Exercise objective →
What lines in the records below include the word "zero"? Return each one.

Records drawn from a dataset
···
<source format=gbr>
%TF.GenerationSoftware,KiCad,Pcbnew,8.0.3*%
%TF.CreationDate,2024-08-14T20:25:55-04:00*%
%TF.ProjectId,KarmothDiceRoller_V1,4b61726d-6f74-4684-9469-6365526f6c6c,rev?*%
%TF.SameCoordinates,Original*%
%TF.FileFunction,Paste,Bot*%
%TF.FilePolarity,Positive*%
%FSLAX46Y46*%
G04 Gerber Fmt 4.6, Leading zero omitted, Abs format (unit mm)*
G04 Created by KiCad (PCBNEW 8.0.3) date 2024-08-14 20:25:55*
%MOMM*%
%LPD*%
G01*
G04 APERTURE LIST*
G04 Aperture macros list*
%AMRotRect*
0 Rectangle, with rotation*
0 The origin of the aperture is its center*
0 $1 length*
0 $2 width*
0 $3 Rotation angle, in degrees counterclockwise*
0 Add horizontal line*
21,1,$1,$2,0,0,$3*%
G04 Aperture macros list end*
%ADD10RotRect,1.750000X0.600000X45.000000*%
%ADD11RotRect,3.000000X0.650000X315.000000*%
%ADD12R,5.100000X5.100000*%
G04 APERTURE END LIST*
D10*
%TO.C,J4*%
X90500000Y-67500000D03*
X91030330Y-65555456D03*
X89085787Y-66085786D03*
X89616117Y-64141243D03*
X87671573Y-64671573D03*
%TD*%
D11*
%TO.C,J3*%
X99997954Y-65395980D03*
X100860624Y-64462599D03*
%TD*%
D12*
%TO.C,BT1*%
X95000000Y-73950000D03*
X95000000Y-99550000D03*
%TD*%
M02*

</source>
···
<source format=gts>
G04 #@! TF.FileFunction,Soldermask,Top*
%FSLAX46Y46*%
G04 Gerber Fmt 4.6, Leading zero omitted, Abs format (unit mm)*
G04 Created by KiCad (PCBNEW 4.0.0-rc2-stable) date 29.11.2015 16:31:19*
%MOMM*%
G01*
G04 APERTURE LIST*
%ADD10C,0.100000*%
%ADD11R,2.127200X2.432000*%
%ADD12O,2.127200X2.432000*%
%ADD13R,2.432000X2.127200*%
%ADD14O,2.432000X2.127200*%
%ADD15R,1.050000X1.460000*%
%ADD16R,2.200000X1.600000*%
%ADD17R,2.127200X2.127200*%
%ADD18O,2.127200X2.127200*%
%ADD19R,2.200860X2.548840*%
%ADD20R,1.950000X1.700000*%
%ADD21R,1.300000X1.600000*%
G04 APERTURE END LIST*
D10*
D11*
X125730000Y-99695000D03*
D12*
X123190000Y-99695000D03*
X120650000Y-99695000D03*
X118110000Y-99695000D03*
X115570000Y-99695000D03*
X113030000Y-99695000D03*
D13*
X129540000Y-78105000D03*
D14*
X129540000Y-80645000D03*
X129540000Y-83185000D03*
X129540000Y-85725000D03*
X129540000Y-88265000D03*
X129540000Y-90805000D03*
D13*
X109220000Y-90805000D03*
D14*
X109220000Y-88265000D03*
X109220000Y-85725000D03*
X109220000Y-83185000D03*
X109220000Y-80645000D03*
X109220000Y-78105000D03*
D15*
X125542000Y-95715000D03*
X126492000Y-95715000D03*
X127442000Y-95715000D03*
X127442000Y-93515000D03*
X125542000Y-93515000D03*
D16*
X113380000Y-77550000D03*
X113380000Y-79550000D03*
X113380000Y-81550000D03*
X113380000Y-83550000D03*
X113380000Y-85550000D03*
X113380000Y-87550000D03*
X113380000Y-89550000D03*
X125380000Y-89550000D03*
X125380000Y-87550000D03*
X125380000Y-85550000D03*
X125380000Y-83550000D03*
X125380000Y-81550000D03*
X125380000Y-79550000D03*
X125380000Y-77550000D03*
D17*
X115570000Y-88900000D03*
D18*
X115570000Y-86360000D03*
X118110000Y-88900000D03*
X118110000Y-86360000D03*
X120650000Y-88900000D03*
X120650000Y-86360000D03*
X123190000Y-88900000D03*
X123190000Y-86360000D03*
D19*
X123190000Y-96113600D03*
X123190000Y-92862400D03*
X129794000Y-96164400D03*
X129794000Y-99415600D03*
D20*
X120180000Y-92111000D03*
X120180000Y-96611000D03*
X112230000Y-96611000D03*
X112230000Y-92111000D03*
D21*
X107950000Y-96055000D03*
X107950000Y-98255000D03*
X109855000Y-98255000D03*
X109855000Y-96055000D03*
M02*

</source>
···
Task result →
G04 Gerber Fmt 4.6, Leading zero omitted, Abs format (unit mm)*
G04 Gerber Fmt 4.6, Leading zero omitted, Abs format (unit mm)*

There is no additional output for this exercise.